Sektor pariwisata yang digenjot pemerintah merupakan gambaran nyata praktik ekonomi kapitalisme yang diterapkan dalam sistem pemerintahan demokrasi. Konsekuensi dari ekonomi kapitalisme adalah kekayaan SDA yang bisa untuk menghidupi rakyat berpindah hanya kepada segelintir pemilik modal.

Hal ini sangat berbeda dengan sistim islam. Islam sangat menjaga keberlangsungan hidup hewan langka. Islam memiliki aturan sendiri tentang wilayah konservasi (Hima), hima merupakan zona yang tak boleh disentuh atau digunakan untuk apa pun. Rasulullah SAW bersabda, “Tempat tinggal yang paling menyenangkan adalah hima, andai saja di sana tak terdapat banyak ular.” (HR Nasa’i). Hima yang dimaksud dalam hadis itu adalah nama sebuah tempat di zaman Rasulullah yang di dalamnya terdapat padang rumput. Tempat itu tidak boleh dijadikan sebagai tempat mengembala (Dr Syauqi Abu Khalil dalam Athlas al-Hadith Al-Nabawi).
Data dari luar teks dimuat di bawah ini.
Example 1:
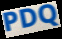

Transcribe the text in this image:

PDQ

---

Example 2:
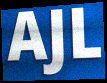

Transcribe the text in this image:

AJL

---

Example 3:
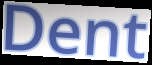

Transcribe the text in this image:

Dent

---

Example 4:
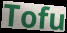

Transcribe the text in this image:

Tofu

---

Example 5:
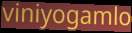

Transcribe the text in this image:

viniyogamlo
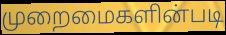
முறைமைகளின்படி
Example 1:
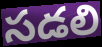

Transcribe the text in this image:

సడలి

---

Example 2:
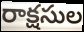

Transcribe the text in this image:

రాక్షసుల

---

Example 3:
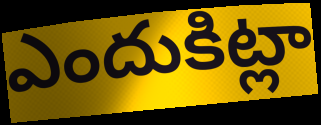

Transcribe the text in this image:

ఎందుకిట్లా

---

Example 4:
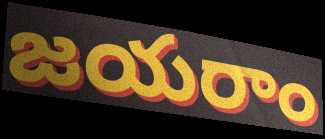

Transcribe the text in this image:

జయరాం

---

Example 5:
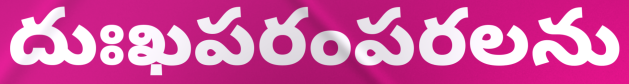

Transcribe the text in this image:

దుఃఖపరంపరలను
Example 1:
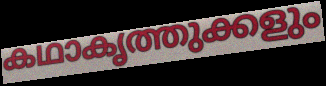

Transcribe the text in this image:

കഥാകൃത്തുക്കളും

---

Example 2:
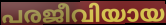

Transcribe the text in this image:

പരജീവിയായ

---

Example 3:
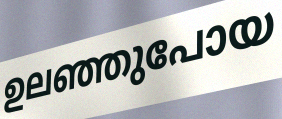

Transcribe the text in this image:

ഉലഞ്ഞുപോയ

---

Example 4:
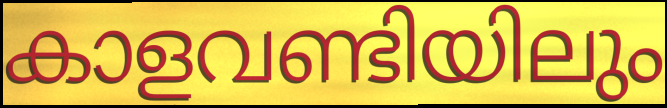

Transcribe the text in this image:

കാളവണ്ടിയിലും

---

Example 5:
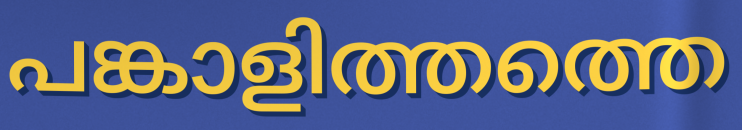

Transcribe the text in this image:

പങ്കാളിത്തത്തെ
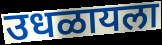
उधळायला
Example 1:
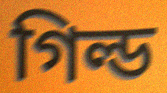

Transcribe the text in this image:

গিল্ড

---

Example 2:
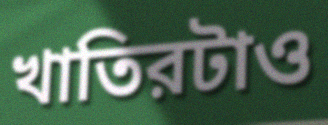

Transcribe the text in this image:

খাতিরটাও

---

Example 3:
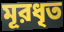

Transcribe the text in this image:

মূরধৃত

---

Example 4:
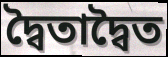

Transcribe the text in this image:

দ্বৈতাদ্বৈত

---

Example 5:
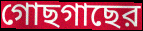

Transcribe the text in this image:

গোছগাছের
Dijelaskan bahwa hima merupakan wilayah konservasi untuk menjaga keseimbangan alam. Hima merupakan zona yang tak boleh disentuh atau digunakan untuk apa pun bagi kepentingan manusia. Tempat tersebut digunakan sebagai konservasi alam, baik untuk kehidupan binatang liar maupun tumbuh-tumbuhan.

Begitu pula para Khalifah menetapkan beberapa hima. Contoh, Khalifah Usman bin Affan memperluas Hima al-Rabdah tersebut yang diriwayatkan mampu menampung 1000 ekor binatang setiap tahunnya (Republika.co.id). Begitu luar biasanya Islam mengatur semua aspek kehidupan termasuk aturan satwa langka atau liar.
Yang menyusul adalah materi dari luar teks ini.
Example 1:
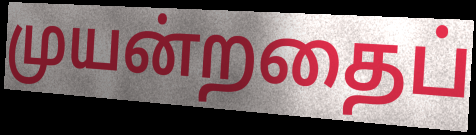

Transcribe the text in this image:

முயன்றதைப்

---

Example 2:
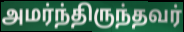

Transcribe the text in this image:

அமர்ந்திருந்தவர்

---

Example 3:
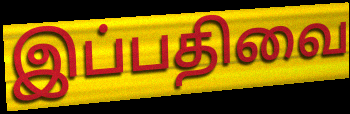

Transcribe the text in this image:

இப்பதிவை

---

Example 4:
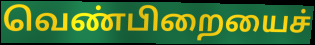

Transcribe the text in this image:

வெண்பிறையைச்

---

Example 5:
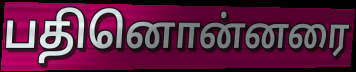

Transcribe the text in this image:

பதினொன்னரை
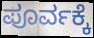
ಪೂರ್ವಕ್ಕೆ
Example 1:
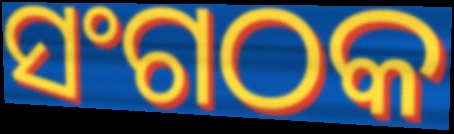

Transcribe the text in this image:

ସଂଗଠକ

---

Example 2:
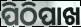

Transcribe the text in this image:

ପିଠିପାଖ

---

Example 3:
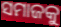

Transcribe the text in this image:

ସମାଜକୁ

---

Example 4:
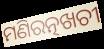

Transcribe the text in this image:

ମଣିରତ୍ନଖଚୀ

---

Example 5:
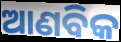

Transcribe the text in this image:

ଆଣବିକ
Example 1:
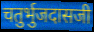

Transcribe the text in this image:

चतुर्भुजदासजी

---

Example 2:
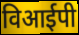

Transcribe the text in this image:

विआईपी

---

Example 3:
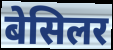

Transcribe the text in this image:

बेसिलर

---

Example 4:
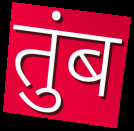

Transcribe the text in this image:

तुंब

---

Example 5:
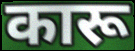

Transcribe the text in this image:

कारू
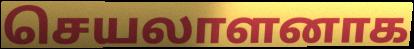
செயலாளனாக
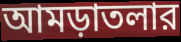
আমড়াতলার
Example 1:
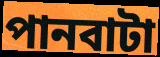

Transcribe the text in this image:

পানবাটা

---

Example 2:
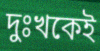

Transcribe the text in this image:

দুঃখকেই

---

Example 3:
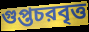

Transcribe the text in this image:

গুপ্তচরবৃত্ত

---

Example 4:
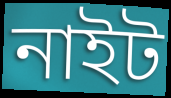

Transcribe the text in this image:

নাইট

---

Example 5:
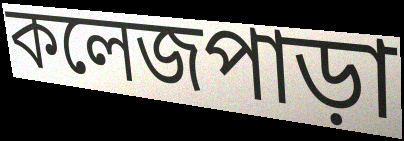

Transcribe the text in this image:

কলেজপাড়া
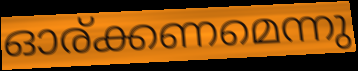
ഓര്ക്കണമെന്നു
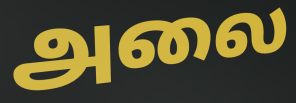
அலை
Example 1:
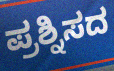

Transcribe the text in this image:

ಪ್ರಶ್ನಿಸದ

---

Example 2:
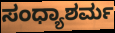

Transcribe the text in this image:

ಸಂಧ್ಯಾಶರ್ಮ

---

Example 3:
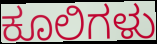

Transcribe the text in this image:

ಕೂಲಿಗಳು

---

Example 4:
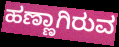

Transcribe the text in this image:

ಹಣ್ಣಾಗಿರುವ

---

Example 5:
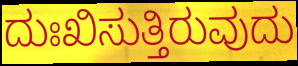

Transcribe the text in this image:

ದುಃಖಿಸುತ್ತಿರುವುದು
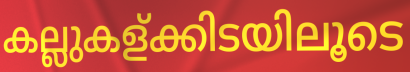
കല്ലുകള്ക്കിടയിലൂടെ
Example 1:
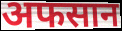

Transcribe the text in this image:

अफसान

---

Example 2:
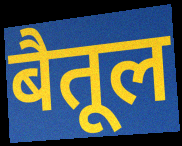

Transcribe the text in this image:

बैतूल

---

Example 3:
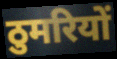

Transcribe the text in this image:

ठुमरियों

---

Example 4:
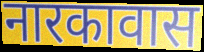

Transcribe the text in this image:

Jadi, tak ada celah untuk mengeksploitasi satwa langka sebagai pemasukan negara atau lainnya, tidak perlu menarik minat para investor asing maupun lokal untuk memperbaiki ekonomi sekitar area konservasi. Adapun pengelolaan keuangan dalam Islam diatur dalam Baitul Mal. Pemasukan dan pengeluaran sudah diatur dengan rapih, misal pemasukan negara dari kepemilikan umum dan negara, fa’i, kharaj, jizyah, zakat, dan lainnya. Pengeluaran untuk kemaslahatan umum misalnya dari pos kepemilikan umum, Indonesia termasuk negeri yang memiliki banyak sumber daya alam.

Jika semua dikelola dengan baik sesuai aturan Islam, cukup untuk mensejahterakan warga negara Indonesia. Tak akan berutang, atau mencari-cari pemasukan dari sisi lain yang tidak masuk kategori pos pemasukan Baitu Mal. Tak terfikir untuk korupsi, bagaimana ada hasrat untuk korupsi sementara kesejahteraan sudah terpenuhi dengan baik. Tidakkah kita rindu pada aturan Allah ? Wallahu'Alam.